J. K. : Je n'y suis pas opposé. Simplement, les éléments tangibles manquent. J'ai constaté l'expérience des Galeries Lafayette qui font pousser des fraises sur le toit de leur immeuble à Paris pour approvisionner leur magasin de détail alimentaire : mais il s'agit là d'un marché de niche. Un projet pionnier, en revanche, est celui mené sur Romainville (Seine-Saint-Denis) par Corinne Valls (cf. fld hebdo du 2 mars 2016). Son projet, qui marie la réalité de la ville et celle du maraîchage, est porté par une conviction et non un dogme politique. Ce qui rend ce projet particulièrement sain, c'est qu'il s'affranchit de toute propagande. Autrement, le seul créneau vraisemblable, ce serait un restaurant disposant de son potager sur le toit. A l'image de ce que fait Yannick Alleno avec son restaurant Maison de la Mutualité. Mais, en allant plus loin, qu'est-ce qui empêcherait un primeur de cultiver ses propres légumes ainsi pour les vendre ensuite dans son magasin ?

FLD : Quel serait le schéma alors à mettre en place ?

J. K : Mon credo est que le travail du producteur, c'est produire. Ensuite, il faut mettre à sa disposition les moyens pour assurer l'écoulement de son produit, dans un processus de mutualisation, vers le consommateur. Le Comptoir du carreau, à Rungis (cf. fld du 25 mai 2016) est un bon exemple. Certains producteurs ont su se regrouper, se structurer pour organiser leur offre. L'important est de garder un bon équilibre avec l'existant en termes de commerce. Et pour les projets évoqués ici et là, l'expérience des gestionnaires de marchés, qui savent trouver cet équilibre entre primeur et producteur, serait appréciable.

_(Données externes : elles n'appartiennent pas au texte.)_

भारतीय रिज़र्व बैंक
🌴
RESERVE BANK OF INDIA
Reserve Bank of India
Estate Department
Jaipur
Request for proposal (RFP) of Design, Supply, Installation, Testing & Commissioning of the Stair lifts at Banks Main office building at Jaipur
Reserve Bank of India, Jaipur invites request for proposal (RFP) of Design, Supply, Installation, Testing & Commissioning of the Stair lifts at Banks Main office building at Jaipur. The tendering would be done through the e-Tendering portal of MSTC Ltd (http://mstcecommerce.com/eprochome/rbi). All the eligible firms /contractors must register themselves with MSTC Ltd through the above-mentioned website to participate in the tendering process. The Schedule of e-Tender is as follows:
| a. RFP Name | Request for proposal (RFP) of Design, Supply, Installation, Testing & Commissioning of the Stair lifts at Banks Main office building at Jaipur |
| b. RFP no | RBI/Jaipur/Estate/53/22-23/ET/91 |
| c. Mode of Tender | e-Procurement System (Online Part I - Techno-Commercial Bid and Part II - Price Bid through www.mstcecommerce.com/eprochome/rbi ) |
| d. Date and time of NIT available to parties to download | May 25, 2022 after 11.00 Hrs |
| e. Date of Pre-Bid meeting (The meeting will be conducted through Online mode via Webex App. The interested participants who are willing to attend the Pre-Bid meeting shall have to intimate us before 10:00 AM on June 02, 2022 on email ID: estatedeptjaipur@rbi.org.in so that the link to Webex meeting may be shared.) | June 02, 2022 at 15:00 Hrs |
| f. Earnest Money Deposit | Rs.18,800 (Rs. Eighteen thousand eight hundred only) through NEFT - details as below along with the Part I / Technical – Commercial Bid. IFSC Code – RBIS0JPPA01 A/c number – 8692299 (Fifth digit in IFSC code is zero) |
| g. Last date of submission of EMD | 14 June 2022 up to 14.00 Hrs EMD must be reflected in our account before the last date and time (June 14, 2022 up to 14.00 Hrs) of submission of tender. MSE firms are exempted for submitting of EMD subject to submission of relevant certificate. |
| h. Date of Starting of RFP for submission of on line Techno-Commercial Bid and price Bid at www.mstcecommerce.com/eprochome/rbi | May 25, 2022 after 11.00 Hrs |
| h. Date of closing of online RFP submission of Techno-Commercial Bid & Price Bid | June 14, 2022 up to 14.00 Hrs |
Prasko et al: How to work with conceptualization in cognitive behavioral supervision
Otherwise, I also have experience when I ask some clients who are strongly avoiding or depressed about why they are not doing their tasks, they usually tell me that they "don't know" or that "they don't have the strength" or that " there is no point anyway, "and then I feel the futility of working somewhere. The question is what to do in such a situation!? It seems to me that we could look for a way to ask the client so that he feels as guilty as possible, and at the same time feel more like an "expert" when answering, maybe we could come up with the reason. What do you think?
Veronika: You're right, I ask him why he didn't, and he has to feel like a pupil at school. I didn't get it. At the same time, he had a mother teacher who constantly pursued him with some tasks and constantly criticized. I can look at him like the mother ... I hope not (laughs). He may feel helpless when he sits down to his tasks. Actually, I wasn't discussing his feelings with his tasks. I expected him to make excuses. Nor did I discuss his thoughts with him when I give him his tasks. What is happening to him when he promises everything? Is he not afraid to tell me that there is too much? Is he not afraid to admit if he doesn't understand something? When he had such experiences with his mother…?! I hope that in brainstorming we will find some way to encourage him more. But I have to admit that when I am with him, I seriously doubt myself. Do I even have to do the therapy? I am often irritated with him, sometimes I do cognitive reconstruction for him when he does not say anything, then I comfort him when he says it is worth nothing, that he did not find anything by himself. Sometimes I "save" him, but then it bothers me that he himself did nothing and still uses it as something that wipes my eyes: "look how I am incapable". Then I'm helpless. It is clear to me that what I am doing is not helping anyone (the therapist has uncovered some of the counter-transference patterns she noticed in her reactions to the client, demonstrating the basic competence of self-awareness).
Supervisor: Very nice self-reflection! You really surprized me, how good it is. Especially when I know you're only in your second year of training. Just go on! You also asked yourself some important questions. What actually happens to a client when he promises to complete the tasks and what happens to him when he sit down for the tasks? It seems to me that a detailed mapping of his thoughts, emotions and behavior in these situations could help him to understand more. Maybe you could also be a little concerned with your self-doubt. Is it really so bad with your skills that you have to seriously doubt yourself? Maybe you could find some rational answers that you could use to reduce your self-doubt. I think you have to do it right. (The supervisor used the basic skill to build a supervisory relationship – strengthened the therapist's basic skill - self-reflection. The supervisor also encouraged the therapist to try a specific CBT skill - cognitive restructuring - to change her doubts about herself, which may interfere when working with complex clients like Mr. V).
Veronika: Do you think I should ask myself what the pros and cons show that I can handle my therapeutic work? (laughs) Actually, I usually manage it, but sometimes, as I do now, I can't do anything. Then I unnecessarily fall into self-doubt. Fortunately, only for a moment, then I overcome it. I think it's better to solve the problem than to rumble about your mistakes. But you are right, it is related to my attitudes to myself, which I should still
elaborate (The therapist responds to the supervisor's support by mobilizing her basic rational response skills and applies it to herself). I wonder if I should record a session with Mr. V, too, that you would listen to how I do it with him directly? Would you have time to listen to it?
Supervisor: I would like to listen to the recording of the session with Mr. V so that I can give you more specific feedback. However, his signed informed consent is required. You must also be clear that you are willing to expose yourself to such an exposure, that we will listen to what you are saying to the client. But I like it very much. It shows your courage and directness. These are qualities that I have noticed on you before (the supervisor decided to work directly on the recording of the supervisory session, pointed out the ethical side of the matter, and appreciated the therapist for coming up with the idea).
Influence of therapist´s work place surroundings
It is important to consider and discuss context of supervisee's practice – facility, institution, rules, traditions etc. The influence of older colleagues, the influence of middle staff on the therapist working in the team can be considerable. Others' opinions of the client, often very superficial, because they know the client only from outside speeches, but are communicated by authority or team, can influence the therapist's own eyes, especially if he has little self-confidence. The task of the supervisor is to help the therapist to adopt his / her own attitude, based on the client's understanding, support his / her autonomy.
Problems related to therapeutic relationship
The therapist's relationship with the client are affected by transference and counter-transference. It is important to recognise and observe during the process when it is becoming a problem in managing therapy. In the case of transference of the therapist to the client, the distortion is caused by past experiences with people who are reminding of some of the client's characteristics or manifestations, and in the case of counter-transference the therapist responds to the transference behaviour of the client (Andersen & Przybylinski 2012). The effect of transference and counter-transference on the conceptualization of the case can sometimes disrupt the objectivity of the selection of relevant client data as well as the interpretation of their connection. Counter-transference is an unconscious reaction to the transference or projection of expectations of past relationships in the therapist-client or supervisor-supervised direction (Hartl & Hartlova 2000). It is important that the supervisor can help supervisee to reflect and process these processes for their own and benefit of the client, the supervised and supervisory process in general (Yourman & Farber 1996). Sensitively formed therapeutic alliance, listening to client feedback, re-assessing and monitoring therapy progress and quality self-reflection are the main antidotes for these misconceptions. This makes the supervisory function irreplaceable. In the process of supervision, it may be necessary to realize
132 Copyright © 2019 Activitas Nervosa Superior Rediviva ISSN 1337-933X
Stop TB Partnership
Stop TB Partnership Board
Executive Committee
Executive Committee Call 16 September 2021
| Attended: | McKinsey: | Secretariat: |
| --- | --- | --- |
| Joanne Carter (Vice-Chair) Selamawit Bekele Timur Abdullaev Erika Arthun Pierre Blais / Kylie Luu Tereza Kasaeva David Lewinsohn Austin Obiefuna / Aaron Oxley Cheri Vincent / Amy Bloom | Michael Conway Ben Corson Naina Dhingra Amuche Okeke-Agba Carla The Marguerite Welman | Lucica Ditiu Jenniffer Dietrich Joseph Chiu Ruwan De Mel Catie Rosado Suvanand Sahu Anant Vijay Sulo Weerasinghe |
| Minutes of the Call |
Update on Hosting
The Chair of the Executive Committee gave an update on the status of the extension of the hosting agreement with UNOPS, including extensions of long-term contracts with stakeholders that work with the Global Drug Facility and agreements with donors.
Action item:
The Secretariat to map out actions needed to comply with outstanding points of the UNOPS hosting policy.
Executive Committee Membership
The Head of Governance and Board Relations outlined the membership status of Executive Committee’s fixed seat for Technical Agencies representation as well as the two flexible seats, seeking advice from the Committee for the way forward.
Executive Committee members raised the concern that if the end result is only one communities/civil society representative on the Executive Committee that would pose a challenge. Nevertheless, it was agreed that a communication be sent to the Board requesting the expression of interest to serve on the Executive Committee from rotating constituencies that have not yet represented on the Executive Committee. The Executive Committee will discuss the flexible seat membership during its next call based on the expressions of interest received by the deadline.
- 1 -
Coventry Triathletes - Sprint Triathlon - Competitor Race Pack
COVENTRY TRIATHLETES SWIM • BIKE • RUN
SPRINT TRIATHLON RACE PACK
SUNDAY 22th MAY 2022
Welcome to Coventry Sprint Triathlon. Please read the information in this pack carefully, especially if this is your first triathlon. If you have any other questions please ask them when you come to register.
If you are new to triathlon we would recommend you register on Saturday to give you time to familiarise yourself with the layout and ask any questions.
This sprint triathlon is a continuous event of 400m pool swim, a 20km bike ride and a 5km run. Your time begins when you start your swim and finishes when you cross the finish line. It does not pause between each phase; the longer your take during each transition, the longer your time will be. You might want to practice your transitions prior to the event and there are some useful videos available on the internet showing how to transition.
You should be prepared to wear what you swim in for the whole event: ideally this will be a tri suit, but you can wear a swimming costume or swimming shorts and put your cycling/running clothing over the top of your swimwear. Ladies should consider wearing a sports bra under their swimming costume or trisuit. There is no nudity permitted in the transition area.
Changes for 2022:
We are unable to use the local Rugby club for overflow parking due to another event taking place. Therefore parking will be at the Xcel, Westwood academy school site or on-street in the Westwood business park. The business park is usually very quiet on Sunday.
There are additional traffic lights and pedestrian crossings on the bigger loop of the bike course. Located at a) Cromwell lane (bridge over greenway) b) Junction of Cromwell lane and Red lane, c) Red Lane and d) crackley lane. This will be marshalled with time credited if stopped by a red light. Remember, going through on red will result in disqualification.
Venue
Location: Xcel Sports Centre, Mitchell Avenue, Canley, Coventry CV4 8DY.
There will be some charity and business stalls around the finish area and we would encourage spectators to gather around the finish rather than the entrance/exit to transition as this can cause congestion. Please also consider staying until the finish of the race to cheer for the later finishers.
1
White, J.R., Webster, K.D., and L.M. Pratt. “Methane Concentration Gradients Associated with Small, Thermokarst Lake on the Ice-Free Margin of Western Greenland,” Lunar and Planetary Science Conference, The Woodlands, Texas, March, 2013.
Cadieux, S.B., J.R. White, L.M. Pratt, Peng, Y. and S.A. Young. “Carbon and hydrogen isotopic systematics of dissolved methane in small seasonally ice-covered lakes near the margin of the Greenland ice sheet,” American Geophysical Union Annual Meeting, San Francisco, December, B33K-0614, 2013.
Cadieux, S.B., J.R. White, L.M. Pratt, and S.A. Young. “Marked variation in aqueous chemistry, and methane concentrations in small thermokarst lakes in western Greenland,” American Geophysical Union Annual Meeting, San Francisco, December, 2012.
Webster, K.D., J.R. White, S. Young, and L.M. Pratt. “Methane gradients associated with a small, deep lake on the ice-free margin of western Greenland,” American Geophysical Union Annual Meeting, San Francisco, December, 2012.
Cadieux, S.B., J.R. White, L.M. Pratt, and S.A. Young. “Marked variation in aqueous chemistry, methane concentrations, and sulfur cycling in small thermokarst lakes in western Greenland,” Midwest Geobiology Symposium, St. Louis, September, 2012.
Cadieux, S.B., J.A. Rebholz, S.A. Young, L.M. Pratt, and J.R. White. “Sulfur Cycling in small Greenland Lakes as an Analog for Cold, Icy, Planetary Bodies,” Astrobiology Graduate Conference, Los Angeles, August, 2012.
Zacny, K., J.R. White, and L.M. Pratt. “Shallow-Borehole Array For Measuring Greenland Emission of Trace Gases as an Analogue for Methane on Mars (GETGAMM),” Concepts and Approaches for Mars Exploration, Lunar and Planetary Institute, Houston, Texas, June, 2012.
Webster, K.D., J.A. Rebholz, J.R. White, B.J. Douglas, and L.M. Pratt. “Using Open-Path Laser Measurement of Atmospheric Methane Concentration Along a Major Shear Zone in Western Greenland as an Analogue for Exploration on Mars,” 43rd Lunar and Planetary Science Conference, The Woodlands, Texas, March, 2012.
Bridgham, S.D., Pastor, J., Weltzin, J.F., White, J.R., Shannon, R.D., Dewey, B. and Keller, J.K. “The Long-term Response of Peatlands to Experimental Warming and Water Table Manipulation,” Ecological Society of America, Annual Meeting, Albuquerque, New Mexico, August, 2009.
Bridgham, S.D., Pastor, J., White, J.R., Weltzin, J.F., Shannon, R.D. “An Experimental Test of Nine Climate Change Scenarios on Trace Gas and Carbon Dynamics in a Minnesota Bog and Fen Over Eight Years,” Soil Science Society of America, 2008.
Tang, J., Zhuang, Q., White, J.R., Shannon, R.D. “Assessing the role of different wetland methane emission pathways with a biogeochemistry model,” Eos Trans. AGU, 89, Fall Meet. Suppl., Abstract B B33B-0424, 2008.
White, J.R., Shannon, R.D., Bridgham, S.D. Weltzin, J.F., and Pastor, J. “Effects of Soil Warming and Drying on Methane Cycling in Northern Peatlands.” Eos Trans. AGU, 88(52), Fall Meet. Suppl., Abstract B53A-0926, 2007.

L'Ile-de-France fête ses produits locaux en septembre

Jusqu'au 25 septembre, les “Semaines du mangeons local”, organisées par le Cervia Paris Ile-de-France reviennent pour une quatrième édition. Primeurs, restaurateurs, boutiques à la ferme, cueillettes, distributeurs automatiques à la ferme, drives fermiers, sites marchands ou encore paniers fraîcheurs dans les gares SNCF : les Franciliens auront l'embarras du choix pour consommer des produits de la région. Les communes sont aussi parties prenantes à l'instar du marché de Réau (Seine-et-Marne) à l'occasion des Fêtes du patrimoine (17 et 18 septembre) ou l'opération “De la cagette à l'assiette” à Paris aux mêmes dates. En 2015, l'événement avait rassemblé plus de 200 points de vente, 200 restaurants et une douzaine d'événements.